_EXERCISE AIM_. Set down each of the entries below line for line, without changing a single character.

A run of entries:
____

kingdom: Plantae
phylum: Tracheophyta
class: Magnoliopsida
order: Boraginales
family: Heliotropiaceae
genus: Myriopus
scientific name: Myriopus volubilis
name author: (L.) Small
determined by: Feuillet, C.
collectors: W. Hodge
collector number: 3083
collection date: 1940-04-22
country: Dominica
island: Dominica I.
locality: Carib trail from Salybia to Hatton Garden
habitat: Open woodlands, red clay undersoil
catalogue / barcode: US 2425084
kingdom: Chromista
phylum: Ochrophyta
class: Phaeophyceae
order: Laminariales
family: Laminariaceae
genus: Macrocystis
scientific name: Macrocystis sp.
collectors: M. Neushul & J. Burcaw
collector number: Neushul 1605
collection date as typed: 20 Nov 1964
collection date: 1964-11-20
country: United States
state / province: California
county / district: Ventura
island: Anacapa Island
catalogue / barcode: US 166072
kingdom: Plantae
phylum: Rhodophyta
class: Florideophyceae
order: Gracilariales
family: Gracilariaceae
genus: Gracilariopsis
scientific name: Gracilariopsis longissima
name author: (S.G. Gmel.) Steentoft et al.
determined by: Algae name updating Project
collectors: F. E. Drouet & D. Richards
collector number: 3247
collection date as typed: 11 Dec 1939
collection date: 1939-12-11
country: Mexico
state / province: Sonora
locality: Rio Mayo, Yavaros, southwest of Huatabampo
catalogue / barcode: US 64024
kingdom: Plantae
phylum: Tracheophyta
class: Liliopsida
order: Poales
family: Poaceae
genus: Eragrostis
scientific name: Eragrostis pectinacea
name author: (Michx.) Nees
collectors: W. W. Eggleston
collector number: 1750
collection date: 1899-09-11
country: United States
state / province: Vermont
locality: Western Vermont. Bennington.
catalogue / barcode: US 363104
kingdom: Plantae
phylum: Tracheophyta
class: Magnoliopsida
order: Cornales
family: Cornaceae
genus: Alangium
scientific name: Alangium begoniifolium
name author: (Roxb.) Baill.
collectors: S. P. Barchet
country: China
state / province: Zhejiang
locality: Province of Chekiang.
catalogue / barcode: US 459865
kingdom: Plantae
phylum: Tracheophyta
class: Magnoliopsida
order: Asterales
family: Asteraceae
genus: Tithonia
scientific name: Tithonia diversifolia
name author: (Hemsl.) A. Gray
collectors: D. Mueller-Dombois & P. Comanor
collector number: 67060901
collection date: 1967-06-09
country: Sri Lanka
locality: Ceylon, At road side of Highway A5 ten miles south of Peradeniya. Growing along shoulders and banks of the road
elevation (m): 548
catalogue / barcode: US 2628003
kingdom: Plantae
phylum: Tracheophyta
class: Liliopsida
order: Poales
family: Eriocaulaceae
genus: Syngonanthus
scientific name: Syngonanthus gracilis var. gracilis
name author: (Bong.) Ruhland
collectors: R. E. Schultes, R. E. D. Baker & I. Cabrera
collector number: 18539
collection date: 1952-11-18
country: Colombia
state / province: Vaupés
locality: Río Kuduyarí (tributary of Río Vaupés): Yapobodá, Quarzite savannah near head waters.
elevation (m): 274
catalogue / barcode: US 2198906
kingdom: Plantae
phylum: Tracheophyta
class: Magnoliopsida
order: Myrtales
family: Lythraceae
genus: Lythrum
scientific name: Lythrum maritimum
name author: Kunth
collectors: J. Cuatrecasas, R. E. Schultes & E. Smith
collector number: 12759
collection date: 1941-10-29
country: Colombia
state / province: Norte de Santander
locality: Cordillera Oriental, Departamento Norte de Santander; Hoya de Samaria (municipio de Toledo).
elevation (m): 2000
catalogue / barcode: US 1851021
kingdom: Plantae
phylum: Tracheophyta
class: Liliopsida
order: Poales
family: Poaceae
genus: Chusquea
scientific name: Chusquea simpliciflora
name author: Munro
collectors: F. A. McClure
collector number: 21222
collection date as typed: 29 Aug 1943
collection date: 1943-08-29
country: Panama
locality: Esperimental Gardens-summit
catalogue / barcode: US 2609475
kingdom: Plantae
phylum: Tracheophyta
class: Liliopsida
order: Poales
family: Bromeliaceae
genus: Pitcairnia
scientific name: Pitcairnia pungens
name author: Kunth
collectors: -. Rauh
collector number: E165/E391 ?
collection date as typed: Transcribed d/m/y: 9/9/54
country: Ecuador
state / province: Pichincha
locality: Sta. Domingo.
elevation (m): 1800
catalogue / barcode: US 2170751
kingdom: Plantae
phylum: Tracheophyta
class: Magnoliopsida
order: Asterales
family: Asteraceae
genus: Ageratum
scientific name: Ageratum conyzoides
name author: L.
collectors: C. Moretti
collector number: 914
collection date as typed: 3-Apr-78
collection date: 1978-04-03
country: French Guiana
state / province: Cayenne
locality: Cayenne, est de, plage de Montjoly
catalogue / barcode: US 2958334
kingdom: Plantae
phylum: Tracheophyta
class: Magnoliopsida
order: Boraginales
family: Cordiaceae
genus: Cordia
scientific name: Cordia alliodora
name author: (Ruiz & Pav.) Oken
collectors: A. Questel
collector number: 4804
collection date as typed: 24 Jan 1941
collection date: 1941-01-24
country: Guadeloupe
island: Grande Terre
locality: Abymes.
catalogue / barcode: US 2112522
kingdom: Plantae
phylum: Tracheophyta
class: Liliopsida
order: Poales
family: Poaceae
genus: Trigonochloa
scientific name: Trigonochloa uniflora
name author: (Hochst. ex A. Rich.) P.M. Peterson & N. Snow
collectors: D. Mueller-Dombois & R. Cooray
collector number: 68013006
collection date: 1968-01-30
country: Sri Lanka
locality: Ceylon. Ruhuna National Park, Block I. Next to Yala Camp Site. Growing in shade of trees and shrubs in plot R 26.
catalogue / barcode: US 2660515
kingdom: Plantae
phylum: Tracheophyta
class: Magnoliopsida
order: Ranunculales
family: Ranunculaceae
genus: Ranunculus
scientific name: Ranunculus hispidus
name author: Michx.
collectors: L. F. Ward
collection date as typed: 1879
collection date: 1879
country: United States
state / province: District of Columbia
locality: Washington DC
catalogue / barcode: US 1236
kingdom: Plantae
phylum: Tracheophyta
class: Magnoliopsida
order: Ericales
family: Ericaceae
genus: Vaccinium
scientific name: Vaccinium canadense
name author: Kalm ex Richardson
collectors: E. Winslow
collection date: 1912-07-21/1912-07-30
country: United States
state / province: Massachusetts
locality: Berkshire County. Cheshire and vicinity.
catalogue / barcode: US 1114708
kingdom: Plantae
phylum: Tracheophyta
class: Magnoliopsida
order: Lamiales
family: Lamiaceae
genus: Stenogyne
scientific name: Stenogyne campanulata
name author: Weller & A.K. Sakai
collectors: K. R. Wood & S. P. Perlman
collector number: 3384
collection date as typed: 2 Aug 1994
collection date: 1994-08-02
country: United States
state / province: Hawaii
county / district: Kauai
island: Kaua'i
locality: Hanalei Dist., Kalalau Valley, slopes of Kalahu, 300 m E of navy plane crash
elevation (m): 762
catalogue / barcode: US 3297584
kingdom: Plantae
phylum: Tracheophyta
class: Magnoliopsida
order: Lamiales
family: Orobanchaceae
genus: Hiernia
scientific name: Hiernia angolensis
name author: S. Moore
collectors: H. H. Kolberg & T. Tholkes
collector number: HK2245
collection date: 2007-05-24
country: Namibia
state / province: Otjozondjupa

____

_ANSWER TO THIS EXERCISE_.
kingdom: Plantae
phylum: Tracheophyta
class: Magnoliopsida
order: Boraginales
family: Heliotropiaceae
genus: Myriopus
scientific name: Myriopus volubilis
name author: (L.) Small
determined by: Feuillet, C.
collectors: W. Hodge
collector number: 3083
collection date: 1940-04-22
country: Dominica
island: Dominica I.
locality: Carib trail from Salybia to Hatton Garden
habitat: Open woodlands, red clay undersoil
catalogue / barcode: US 2425084
kingdom: Chromista
phylum: Ochrophyta
class: Phaeophyceae
order: Laminariales
family: Laminariaceae
genus: Macrocystis
scientific name: Macrocystis sp.
collectors: M. Neushul & J. Burcaw
collector number: Neushul 1605
collection date as typed: 20 Nov 1964
collection date: 1964-11-20
country: United States
state / province: California
county / district: Ventura
island: Anacapa Island
catalogue / barcode: US 166072
kingdom: Plantae
phylum: Rhodophyta
class: Florideophyceae
order: Gracilariales
family: Gracilariaceae
genus: Gracilariopsis
scientific name: Gracilariopsis longissima
name author: (S.G. Gmel.) Steentoft et al.
determined by: Algae name updating Project
collectors: F. E. Drouet & D. Richards
collector number: 3247
collection date as typed: 11 Dec 1939
collection date: 1939-12-11
country: Mexico
state / province: Sonora
locality: Rio Mayo, Yavaros, southwest of Huatabampo
catalogue / barcode: US 64024
kingdom: Plantae
phylum: Tracheophyta
class: Liliopsida
order: Poales
family: Poaceae
genus: Eragrostis
scientific name: Eragrostis pectinacea
name author: (Michx.) Nees
collectors: W. W. Eggleston
collector number: 1750
collection date: 1899-09-11
country: United States
state / province: Vermont
locality: Western Vermont. Bennington.
catalogue / barcode: US 363104
kingdom: Plantae
phylum: Tracheophyta
class: Magnoliopsida
order: Cornales
family: Cornaceae
genus: Alangium
scientific name: Alangium begoniifolium
name author: (Roxb.) Baill.
collectors: S. P. Barchet
country: China
state / province: Zhejiang
locality: Province of Chekiang.
catalogue / barcode: US 459865
kingdom: Plantae
phylum: Tracheophyta
class: Magnoliopsida
order: Asterales
family: Asteraceae
genus: Tithonia
scientific name: Tithonia diversifolia
name author: (Hemsl.) A. Gray
collectors: D. Mueller-Dombois & P. Comanor
collector number: 67060901
collection date: 1967-06-09
country: Sri Lanka
locality: Ceylon, At road side of Highway A5 ten miles south of Peradeniya. Growing along shoulders and banks of the road
elevation (m): 548
catalogue / barcode: US 2628003
kingdom: Plantae
phylum: Tracheophyta
class: Liliopsida
order: Poales
family: Eriocaulaceae
genus: Syngonanthus
scientific name: Syngonanthus gracilis var. gracilis
name author: (Bong.) Ruhland
collectors: R. E. Schultes, R. E. D. Baker & I. Cabrera
collector number: 18539
collection date: 1952-11-18
country: Colombia
state / province: Vaupés
locality: Río Kuduyarí (tributary of Río Vaupés): Yapobodá, Quarzite savannah near head waters.
elevation (m): 274
catalogue / barcode: US 2198906
kingdom: Plantae
phylum: Tracheophyta
class: Magnoliopsida
order: Myrtales
family: Lythraceae
genus: Lythrum
scientific name: Lythrum maritimum
name author: Kunth
collectors: J. Cuatrecasas, R. E. Schultes & E. Smith
collector number: 12759
collection date: 1941-10-29
country: Colombia
state / province: Norte de Santander
locality: Cordillera Oriental, Departamento Norte de Santander; Hoya de Samaria (municipio de Toledo).
elevation (m): 2000
catalogue / barcode: US 1851021
kingdom: Plantae
phylum: Tracheophyta
class: Liliopsida
order: Poales
family: Poaceae
genus: Chusquea
scientific name: Chusquea simpliciflora
name author: Munro
collectors: F. A. McClure
collector number: 21222
collection date as typed: 29 Aug 1943
collection date: 1943-08-29
country: Panama
locality: Esperimental Gardens-summit
catalogue / barcode: US 2609475
kingdom: Plantae
phylum: Tracheophyta
class: Liliopsida
order: Poales
family: Bromeliaceae
genus: Pitcairnia
scientific name: Pitcairnia pungens
name author: Kunth
collectors: -. Rauh
collector number: E165/E391 ?
collection date as typed: Transcribed d/m/y: 9/9/54
country: Ecuador
state / province: Pichincha
locality: Sta. Domingo.
elevation (m): 1800
catalogue / barcode: US 2170751
kingdom: Plantae
phylum: Tracheophyta
class: Magnoliopsida
order: Asterales
family: Asteraceae
genus: Ageratum
scientific name: Ageratum conyzoides
name author: L.
collectors: C. Moretti
collector number: 914
collection date as typed: 3-Apr-78
collection date: 1978-04-03
country: French Guiana
state / province: Cayenne
locality: Cayenne, est de, plage de Montjoly
catalogue / barcode: US 2958334
kingdom: Plantae
phylum: Tracheophyta
class: Magnoliopsida
order: Boraginales
family: Cordiaceae
genus: Cordia
scientific name: Cordia alliodora
name author: (Ruiz & Pav.) Oken
collectors: A. Questel
collector number: 4804
collection date as typed: 24 Jan 1941
collection date: 1941-01-24
country: Guadeloupe
island: Grande Terre
locality: Abymes.
catalogue / barcode: US 2112522
kingdom: Plantae
phylum: Tracheophyta
class: Liliopsida
order: Poales
family: Poaceae
genus: Trigonochloa
scientific name: Trigonochloa uniflora
name author: (Hochst. ex A. Rich.) P.M. Peterson & N. Snow
collectors: D. Mueller-Dombois & R. Cooray
collector number: 68013006
collection date: 1968-01-30
country: Sri Lanka
locality: Ceylon. Ruhuna National Park, Block I. Next to Yala Camp Site. Growing in shade of trees and shrubs in plot R 26.
catalogue / barcode: US 2660515
kingdom: Plantae
phylum: Tracheophyta
class: Magnoliopsida
order: Ranunculales
family: Ranunculaceae
genus: Ranunculus
scientific name: Ranunculus hispidus
name author: Michx.
collectors: L. F. Ward
collection date as typed: 1879
collection date: 1879
country: United States
state / province: District of Columbia
locality: Washington DC
catalogue / barcode: US 1236
kingdom: Plantae
phylum: Tracheophyta
class: Magnoliopsida
order: Ericales
family: Ericaceae
genus: Vaccinium
scientific name: Vaccinium canadense
name author: Kalm ex Richardson
collectors: E. Winslow
collection date: 1912-07-21/1912-07-30
country: United States
state / province: Massachusetts
locality: Berkshire County. Cheshire and vicinity.
catalogue / barcode: US 1114708
kingdom: Plantae
phylum: Tracheophyta
class: Magnoliopsida
order: Lamiales
family: Lamiaceae
genus: Stenogyne
scientific name: Stenogyne campanulata
name author: Weller & A.K. Sakai
collectors: K. R. Wood & S. P. Perlman
collector number: 3384
collection date as typed: 2 Aug 1994
collection date: 1994-08-02
country: United States
state / province: Hawaii
county / district: Kauai
island: Kaua'i
locality: Hanalei Dist., Kalalau Valley, slopes of Kalahu, 300 m E of navy plane crash
elevation (m): 762
catalogue / barcode: US 3297584
kingdom: Plantae
phylum: Tracheophyta
class: Magnoliopsida
order: Lamiales
family: Orobanchaceae
genus: Hiernia
scientific name: Hiernia angolensis
name author: S. Moore
collectors: H. H. Kolberg & T. Tholkes
collector number: HK2245
collection date: 2007-05-24
country: Namibia
state / province: Otjozondjupa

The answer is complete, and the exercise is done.